Looking at H. H. Richardson's

While architect Henry Hobson Richardson’s Glessner House (1885-87) at 1800 South Prairie Avenue is world famous, less well known is the Chicago house that he designed at approximately the same time for the Glessners’ friends, Franklin and Emily MacVeagh. The MacVeagh House, which stood at 1400 North North Lake Drive until it was demolished in 1922, had many similarities to Glessner House but also several key differences. These two houses were both designed near the end of Richardson’s career, for clients who were a part of the same social world but with very different goals in the building of their houses. Comparing the two structures offers an excellent opportunity both to examine Richardson’s varied responses to his clients and to consider just what makes for a successful house.

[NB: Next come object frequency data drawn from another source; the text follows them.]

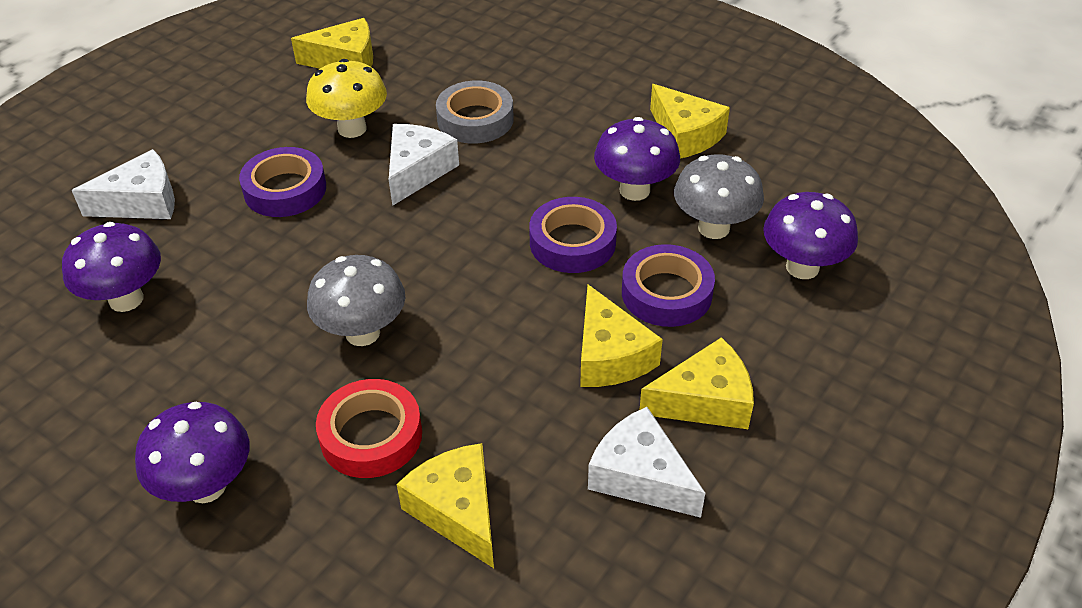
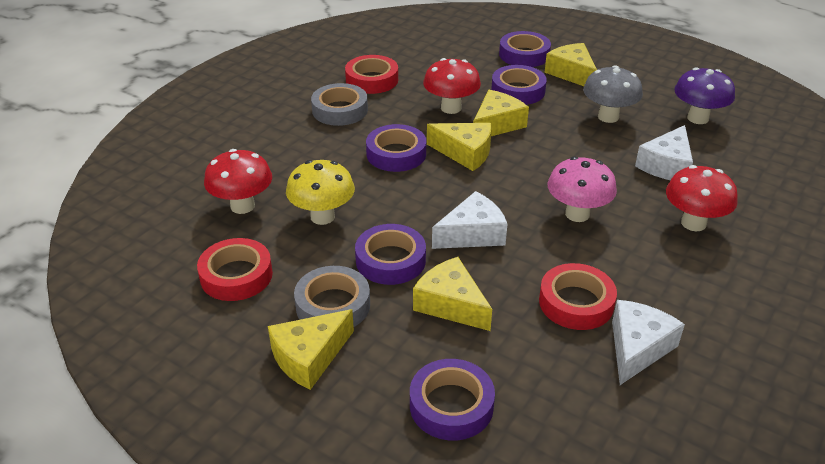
grey mushroom: 2 -> 1
grey tape: 1 -> 2
pink mushroom: 0 -> 1
purple mushroom: 4 -> 1
purple tape: 3 -> 5
red mushroom: 0 -> 3
red tape: 1 -> 3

The speakers will show a 3D rendering fly-through of the long-gone structure and will also look at the MacVeaghs' home in Washington, DC, now part of the Mexican embassy to the United States.

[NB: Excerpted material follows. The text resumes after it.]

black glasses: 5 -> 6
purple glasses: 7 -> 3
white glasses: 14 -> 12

Speakers: John H. Waters, AIA (Frank Lloyd Wright Building Conservancy preservation programs manager and co-director of the Victorian Society in America Chicago Summer School) and architectural historian Justin Miller from the University of Wisconsin-Milwaukee.

Light refreshments. The program will begin at approximately 5:45 pm. Hear about the VSA's three summer schools in Chicago, Newport, and London at the end of the program.